YOUR INSTRUCTIONS: Type out the lines below exactly, from the first through the line holding "ADDITIONAL INFORMATION", and include no pictures.

#### THE INPUT

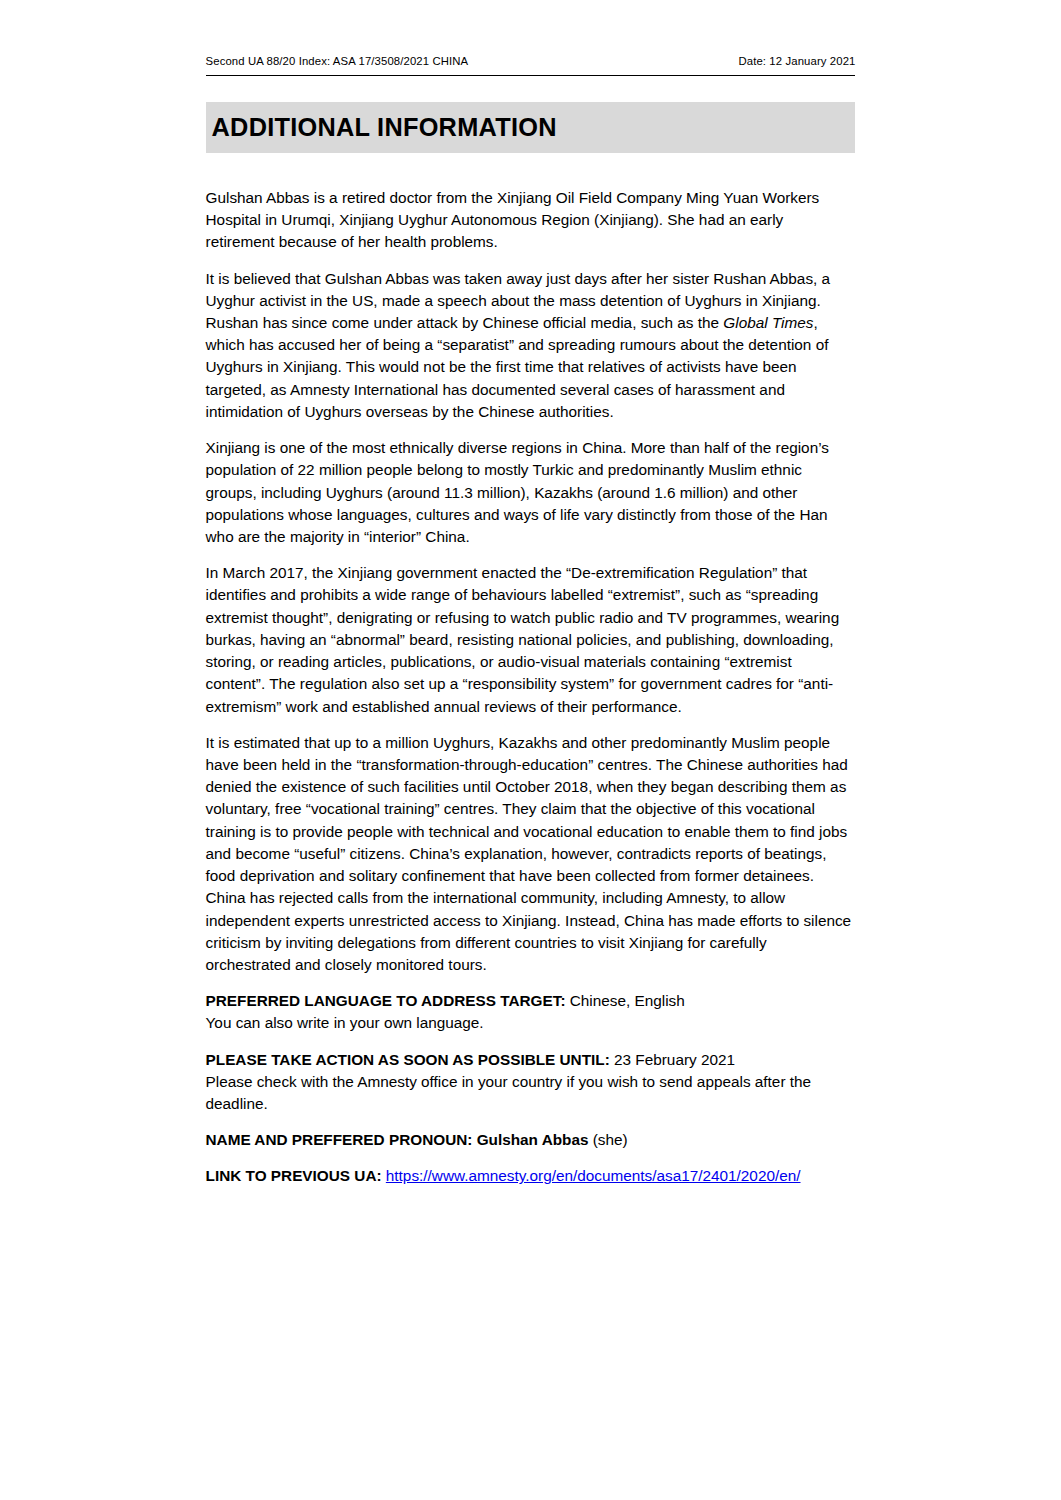Second UA 88/20 Index: ASA 17/3508/2021 CHINA
Date: 12 January 2021
ADDITIONAL INFORMATION
Gulshan Abbas is a retired doctor from the Xinjiang Oil Field Company Ming Yuan Workers Hospital in Urumqi, Xinjiang Uyghur Autonomous Region (Xinjiang). She had an early retirement because of her health problems.
It is believed that Gulshan Abbas was taken away just days after her sister Rushan Abbas, a Uyghur activist in the US, made a speech about the mass detention of Uyghurs in Xinjiang. Rushan has since come under attack by Chinese official media, such as the Global Times, which has accused her of being a “separatist” and spreading rumours about the detention of Uyghurs in Xinjiang. This would not be the first time that relatives of activists have been targeted, as Amnesty International has documented several cases of harassment and intimidation of Uyghurs overseas by the Chinese authorities.
Xinjiang is one of the most ethnically diverse regions in China. More than half of the region’s population of 22 million people belong to mostly Turkic and predominantly Muslim ethnic groups, including Uyghurs (around 11.3 million), Kazakhs (around 1.6 million) and other populations whose languages, cultures and ways of life vary distinctly from those of the Han who are the majority in “interior” China.
In March 2017, the Xinjiang government enacted the “De-extremification Regulation” that identifies and prohibits a wide range of behaviours labelled “extremist”, such as “spreading extremist thought”, denigrating or refusing to watch public radio and TV programmes, wearing burkas, having an “abnormal” beard, resisting national policies, and publishing, downloading, storing, or reading articles, publications, or audio-visual materials containing “extremist content”. The regulation also set up a “responsibility system” for government cadres for “anti-extremism” work and established annual reviews of their performance.
It is estimated that up to a million Uyghurs, Kazakhs and other predominantly Muslim people have been held in the “transformation-through-education” centres. The Chinese authorities had denied the existence of such facilities until October 2018, when they began describing them as voluntary, free “vocational training” centres. They claim that the objective of this vocational training is to provide people with technical and vocational education to enable them to find jobs and become “useful” citizens. China’s explanation, however, contradicts reports of beatings, food deprivation and solitary confinement that have been collected from former detainees. China has rejected calls from the international community, including Amnesty, to allow independent experts unrestricted access to Xinjiang. Instead, China has made efforts to silence criticism by inviting delegations from different countries to visit Xinjiang for carefully orchestrated and closely monitored tours.
PREFERRED LANGUAGE TO ADDRESS TARGET: Chinese, English
You can also write in your own language.
PLEASE TAKE ACTION AS SOON AS POSSIBLE UNTIL: 23 February 2021
Please check with the Amnesty office in your country if you wish to send appeals after the deadline.
NAME AND PREFFERED PRONOUN: Gulshan Abbas (she)
LINK TO PREVIOUS UA: https://www.amnesty.org/en/documents/asa17/2401/2020/en/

########

ANSWER SPACE:
Second UA 88/20 Index: ASA 17/3508/2021 CHINA
Date: 12 January 2021
ADDITIONAL INFORMATION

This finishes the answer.